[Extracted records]
━━━
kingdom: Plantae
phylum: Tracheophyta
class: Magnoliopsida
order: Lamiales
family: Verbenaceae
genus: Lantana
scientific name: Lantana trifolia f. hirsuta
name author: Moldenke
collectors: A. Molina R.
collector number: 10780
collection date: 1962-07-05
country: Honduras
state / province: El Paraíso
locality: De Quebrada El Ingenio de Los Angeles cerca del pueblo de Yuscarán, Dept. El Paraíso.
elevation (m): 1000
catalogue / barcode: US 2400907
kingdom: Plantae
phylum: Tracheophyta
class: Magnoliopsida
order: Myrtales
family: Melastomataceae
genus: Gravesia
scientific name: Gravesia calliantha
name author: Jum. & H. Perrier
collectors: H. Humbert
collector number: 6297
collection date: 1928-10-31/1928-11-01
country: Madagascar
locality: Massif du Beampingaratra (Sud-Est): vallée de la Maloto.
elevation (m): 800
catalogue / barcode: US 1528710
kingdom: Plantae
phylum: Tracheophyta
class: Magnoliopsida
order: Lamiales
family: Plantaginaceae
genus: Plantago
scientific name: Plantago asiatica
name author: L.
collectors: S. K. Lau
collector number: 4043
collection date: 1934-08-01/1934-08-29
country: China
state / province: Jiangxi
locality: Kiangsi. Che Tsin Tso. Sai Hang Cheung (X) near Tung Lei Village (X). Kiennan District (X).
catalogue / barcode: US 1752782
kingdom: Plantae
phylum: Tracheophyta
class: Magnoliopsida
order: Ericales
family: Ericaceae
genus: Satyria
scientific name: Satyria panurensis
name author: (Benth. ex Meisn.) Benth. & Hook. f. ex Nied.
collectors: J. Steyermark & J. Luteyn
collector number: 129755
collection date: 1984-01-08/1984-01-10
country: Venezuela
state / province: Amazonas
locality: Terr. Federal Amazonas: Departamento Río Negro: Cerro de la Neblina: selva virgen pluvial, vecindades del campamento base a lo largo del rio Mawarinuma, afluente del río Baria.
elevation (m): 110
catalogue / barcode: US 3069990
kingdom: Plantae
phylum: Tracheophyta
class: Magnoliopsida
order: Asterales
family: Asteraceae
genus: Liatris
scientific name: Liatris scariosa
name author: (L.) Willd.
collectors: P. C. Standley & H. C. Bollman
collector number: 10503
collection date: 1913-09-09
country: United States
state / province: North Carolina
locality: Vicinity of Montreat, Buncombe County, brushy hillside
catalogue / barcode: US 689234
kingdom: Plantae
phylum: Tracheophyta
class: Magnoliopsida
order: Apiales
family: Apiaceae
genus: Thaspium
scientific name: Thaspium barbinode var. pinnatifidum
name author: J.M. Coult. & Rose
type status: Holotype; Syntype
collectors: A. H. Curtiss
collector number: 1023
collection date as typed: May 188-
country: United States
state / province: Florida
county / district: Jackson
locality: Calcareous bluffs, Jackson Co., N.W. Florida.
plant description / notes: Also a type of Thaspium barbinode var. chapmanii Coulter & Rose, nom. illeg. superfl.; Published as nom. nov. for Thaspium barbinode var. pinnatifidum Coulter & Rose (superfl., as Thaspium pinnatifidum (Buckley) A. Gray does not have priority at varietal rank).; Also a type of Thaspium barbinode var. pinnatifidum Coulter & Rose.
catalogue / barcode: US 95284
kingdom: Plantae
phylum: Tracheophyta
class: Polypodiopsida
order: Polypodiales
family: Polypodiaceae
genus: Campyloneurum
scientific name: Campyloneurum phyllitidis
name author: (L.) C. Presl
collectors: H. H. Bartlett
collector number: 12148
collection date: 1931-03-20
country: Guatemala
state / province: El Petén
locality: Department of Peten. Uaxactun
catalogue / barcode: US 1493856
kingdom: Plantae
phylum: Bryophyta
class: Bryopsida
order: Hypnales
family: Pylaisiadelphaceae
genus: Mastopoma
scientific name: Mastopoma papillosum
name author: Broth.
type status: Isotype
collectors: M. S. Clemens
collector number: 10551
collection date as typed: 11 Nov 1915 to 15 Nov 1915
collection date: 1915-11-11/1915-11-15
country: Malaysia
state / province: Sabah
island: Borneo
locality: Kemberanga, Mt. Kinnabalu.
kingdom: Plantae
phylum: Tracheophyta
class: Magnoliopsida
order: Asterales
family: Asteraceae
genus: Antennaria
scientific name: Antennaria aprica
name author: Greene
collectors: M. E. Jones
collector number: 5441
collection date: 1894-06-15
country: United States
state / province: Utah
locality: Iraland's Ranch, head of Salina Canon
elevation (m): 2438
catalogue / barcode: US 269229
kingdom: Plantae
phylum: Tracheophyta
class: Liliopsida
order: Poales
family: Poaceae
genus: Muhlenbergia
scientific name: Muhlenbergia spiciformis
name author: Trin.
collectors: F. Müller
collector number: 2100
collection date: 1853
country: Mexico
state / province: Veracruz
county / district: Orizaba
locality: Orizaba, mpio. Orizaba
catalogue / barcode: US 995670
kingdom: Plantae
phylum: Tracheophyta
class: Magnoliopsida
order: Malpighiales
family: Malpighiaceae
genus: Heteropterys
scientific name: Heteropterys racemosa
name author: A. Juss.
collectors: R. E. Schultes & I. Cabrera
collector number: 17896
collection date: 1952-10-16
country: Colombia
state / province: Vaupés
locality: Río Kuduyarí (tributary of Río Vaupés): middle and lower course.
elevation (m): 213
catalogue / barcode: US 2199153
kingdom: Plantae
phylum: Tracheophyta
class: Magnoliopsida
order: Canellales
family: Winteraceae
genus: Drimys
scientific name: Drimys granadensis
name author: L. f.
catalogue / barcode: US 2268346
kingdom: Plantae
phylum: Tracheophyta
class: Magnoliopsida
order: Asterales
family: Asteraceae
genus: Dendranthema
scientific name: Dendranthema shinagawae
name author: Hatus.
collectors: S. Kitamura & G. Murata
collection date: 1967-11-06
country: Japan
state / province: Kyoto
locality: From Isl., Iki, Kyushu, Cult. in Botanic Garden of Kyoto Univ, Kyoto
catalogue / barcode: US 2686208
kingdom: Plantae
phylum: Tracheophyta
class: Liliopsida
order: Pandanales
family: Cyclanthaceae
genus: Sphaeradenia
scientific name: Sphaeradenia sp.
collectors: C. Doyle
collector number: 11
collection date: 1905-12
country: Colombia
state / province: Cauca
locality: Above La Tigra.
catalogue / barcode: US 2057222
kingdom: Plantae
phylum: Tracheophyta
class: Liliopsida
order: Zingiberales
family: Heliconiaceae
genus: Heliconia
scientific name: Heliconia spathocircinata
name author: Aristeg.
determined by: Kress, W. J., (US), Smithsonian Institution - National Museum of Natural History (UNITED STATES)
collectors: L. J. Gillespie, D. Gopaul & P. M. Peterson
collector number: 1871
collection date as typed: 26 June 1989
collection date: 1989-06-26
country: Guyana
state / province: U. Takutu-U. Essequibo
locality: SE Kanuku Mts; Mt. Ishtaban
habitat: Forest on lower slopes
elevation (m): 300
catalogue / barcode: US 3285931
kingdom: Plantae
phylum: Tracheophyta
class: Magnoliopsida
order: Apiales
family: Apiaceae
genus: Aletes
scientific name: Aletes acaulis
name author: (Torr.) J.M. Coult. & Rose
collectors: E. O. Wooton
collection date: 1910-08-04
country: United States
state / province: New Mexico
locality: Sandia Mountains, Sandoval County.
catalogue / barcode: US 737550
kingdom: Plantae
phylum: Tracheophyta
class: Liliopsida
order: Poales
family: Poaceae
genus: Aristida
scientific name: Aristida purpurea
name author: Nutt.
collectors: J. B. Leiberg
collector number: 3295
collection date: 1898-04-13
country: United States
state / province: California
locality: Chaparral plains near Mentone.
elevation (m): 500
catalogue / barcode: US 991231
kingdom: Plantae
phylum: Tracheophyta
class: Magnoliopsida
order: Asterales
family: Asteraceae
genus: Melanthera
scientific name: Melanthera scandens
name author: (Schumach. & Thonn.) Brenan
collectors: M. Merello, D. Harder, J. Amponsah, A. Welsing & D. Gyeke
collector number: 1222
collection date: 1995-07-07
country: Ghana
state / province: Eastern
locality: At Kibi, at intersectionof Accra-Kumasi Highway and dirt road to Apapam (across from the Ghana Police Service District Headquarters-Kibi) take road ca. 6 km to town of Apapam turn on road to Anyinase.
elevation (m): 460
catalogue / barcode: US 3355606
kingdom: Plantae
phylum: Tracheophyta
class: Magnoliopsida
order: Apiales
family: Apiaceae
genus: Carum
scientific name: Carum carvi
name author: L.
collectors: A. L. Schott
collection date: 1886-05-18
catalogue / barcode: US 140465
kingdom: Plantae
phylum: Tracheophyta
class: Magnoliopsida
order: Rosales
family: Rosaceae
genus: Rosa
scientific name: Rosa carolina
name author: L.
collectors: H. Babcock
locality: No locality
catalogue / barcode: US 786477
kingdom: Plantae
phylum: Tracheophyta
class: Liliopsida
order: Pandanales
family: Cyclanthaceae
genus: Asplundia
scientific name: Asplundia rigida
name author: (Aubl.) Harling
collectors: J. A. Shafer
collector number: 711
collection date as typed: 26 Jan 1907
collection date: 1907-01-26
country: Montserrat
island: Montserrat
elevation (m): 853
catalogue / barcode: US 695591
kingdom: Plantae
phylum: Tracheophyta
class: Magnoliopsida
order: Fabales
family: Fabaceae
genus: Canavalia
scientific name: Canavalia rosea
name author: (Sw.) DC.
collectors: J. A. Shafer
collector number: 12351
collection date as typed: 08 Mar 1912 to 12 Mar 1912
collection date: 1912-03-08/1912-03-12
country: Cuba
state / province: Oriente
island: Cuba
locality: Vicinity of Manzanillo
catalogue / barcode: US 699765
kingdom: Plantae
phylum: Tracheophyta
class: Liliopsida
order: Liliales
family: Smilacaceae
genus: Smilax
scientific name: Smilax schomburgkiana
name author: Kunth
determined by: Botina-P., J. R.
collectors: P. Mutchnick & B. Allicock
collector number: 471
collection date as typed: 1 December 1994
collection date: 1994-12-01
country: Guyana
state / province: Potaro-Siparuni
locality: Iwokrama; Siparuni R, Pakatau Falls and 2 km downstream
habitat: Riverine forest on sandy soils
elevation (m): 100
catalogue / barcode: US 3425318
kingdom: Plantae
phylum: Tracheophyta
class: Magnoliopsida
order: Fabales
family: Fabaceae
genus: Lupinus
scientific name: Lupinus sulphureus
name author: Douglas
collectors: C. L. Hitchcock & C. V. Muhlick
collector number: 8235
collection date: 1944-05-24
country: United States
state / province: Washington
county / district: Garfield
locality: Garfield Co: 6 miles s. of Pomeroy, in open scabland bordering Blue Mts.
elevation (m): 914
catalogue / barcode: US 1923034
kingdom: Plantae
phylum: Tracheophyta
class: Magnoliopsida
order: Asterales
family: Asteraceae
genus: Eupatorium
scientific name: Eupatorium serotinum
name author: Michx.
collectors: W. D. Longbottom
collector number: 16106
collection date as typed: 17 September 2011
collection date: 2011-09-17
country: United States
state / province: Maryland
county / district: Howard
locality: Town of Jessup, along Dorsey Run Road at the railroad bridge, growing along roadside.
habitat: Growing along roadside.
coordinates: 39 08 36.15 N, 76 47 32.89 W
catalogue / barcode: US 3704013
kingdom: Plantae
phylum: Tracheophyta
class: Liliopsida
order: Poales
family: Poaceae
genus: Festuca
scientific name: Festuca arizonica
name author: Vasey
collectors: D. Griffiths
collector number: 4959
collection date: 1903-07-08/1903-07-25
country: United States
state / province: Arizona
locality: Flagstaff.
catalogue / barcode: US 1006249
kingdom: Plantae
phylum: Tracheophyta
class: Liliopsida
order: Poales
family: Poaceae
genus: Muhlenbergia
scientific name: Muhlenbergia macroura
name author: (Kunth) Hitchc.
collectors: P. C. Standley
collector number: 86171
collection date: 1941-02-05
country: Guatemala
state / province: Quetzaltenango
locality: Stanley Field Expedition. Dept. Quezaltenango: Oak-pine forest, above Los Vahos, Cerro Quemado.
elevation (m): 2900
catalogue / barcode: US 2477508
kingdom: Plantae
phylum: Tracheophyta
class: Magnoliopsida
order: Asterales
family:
━━━
- REQUIRED TASK: Retype the lines from the one containing "name author: Moldenke" up to and including the one containing "collectors: J. Steyermark & J. Luteyn", copying each exactly.

- FULL OUTPUT:
name author: Moldenke
collectors: A. Molina R.
collector number: 10780
collection date: 1962-07-05
country: Honduras
state / province: El Paraíso
locality: De Quebrada El Ingenio de Los Angeles cerca del pueblo de Yuscarán, Dept. El Paraíso.
elevation (m): 1000
catalogue / barcode: US 2400907
kingdom: Plantae
phylum: Tracheophyta
class: Magnoliopsida
order: Myrtales
family: Melastomataceae
genus: Gravesia
scientific name: Gravesia calliantha
name author: Jum. & H. Perrier
collectors: H. Humbert
collector number: 6297
collection date: 1928-10-31/1928-11-01
country: Madagascar
locality: Massif du Beampingaratra (Sud-Est): vallée de la Maloto.
elevation (m): 800
catalogue / barcode: US 1528710
kingdom: Plantae
phylum: Tracheophyta
class: Magnoliopsida
order: Lamiales
family: Plantaginaceae
genus: Plantago
scientific name: Plantago asiatica
name author: L.
collectors: S. K. Lau
collector number: 4043
collection date: 1934-08-01/1934-08-29
country: China
state / province: Jiangxi
locality: Kiangsi. Che Tsin Tso. Sai Hang Cheung (X) near Tung Lei Village (X). Kiennan District (X).
catalogue / barcode: US 1752782
kingdom: Plantae
phylum: Tracheophyta
class: Magnoliopsida
order: Ericales
family: Ericaceae
genus: Satyria
scientific name: Satyria panurensis
name author: (Benth. ex Meisn.) Benth. & Hook. f. ex Nied.
collectors: J. Steyermark & J. Luteyn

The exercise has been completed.